**Task prompt**
Copy the entries below word for word, minus the pictures.

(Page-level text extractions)

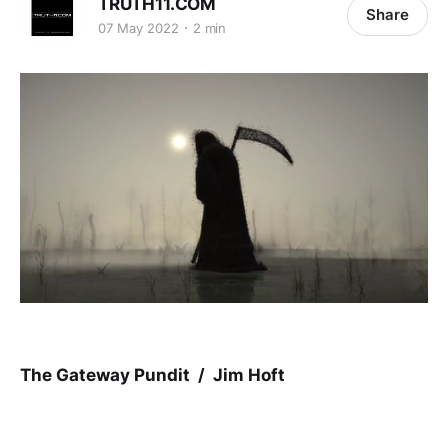
TRUTH11.COM
Share
07 May 2022
2 min
The Gateway Pundit / Jim Hoft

**Exercise result**
TRUTH11.COM
Share
07 May 2022
2 min
The Gateway Pundit / Jim Hoft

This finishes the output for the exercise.